Thursday, April 27, 2017

Paradox of the Frog

          Paradox of the Frog

This paradox unites the paradox of the boundary with the paradox of infinite parity.

It’s a sunny day at the frog pond, but a large tree is casting a dark shadow. A frog is sitting a foot into the shade. Feeling too cold, the frog jumps out of the shade and lands 1/2 foot into the bright sunlight. Feeling too warm, the frog jumps out of the sunlight and lands 1/4 foot into the shade. Feeling too cold, the frog jumps out of the shade and lands 1/8 foot into the bright sunlight. Feeling too warm, the frog jumps out of the sunlight and lands 1/16 foot into the shade. And so on; moreover, the frog’s jumps accelerate geometrically, so they are all done in finite time.

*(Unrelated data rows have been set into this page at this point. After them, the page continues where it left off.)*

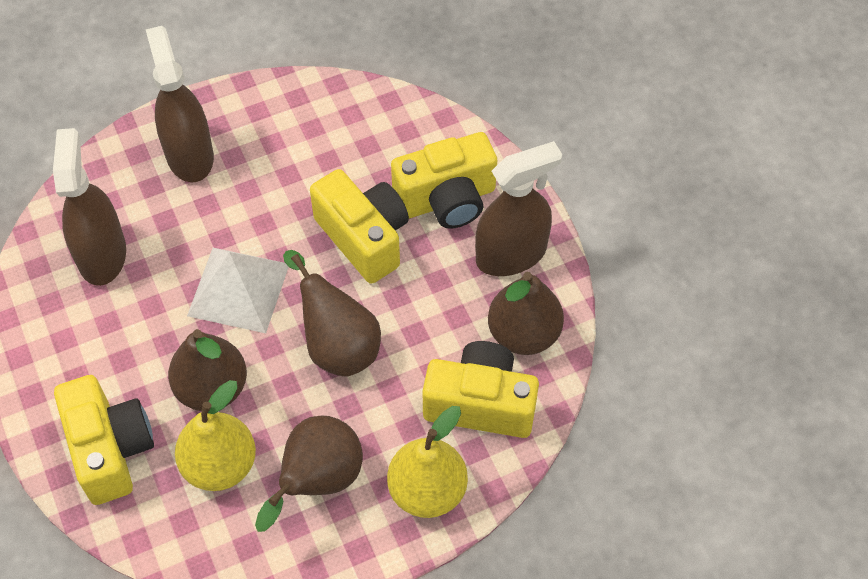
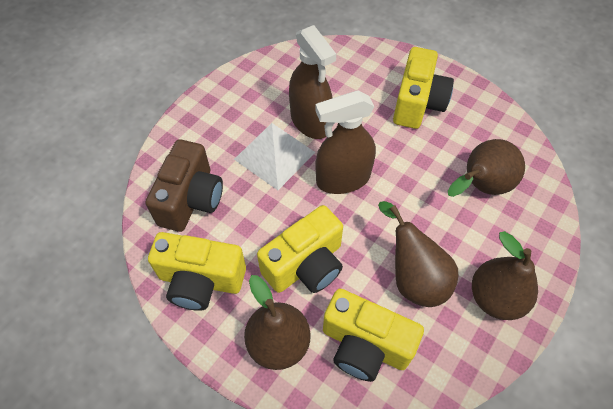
brown camera: none = 0 -> [146,139,223,232] = 1
brown spray bottle: [53,128,126,286] [146,26,214,182] [475,141,562,276] = 3 -> [289,25,336,139] [315,90,376,194] = 2
yellow pear: [175,380,256,491] [387,406,468,518] = 2 -> none = 0

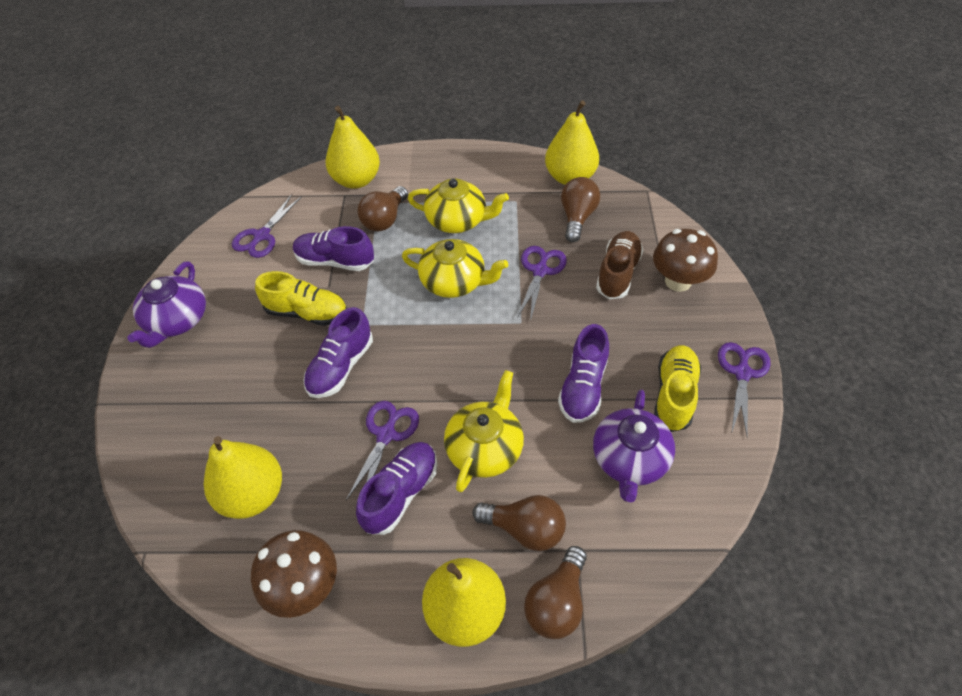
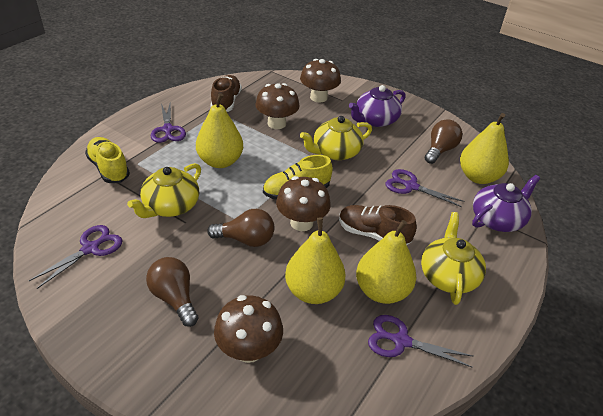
brown light bulb: [358,186,408,231] [473,495,566,551] [524,546,587,639] [561,177,600,242] = 4 -> [146,257,199,327] [207,209,274,247] [425,119,463,164] = 3
brown mushroom: [251,530,337,618] [653,229,718,292] = 2 -> [214,295,283,363] [255,83,299,129] [276,176,331,231] [300,59,341,103] = 4
brown shoe: [596,231,643,299] = 1 -> [211,75,242,112] [339,205,416,245] = 2
purple shoe: [293,226,374,271] [303,307,373,398] [356,442,437,535] [558,324,609,423] = 4 -> none = 0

When the frog finally settles on the shade line, it has alternated between warm and cold infinitely many times. On the shade line, is the frog warm or cold?

If, like Baby Bear’s porridge, the frog is ‘just right’, then that’s a third value in addition to ‘warm’ or ‘cold’. The third value arises from an infinite alternation of the other two; so this is like asking if infinity is odd or even.

Now let us take into account the movement of the shadow. Upon reaching the shade line, the frog enters Samadhi; but then awakes an hour later to find the shade line shifted. It then makes another infinity of jumps, reaches the shade line again, and goes back to sleep. Then the shadow-line moves, and the process repeats.

By appropriately adjusting the frog’s times of waking and sleeping, we can make the frog go through any countable infinite ordinal sequence of jumps in the course of the day. Let the number of frog jumps by the end of the day to be a large countable infinite ordinal; large enough, say, to exceed any recursive ordinal naming scheme. All though that busy day the frog was warm, cold or asleep. At the moment of sunset, is the frog awake or asleep? And if awake, warm or cold?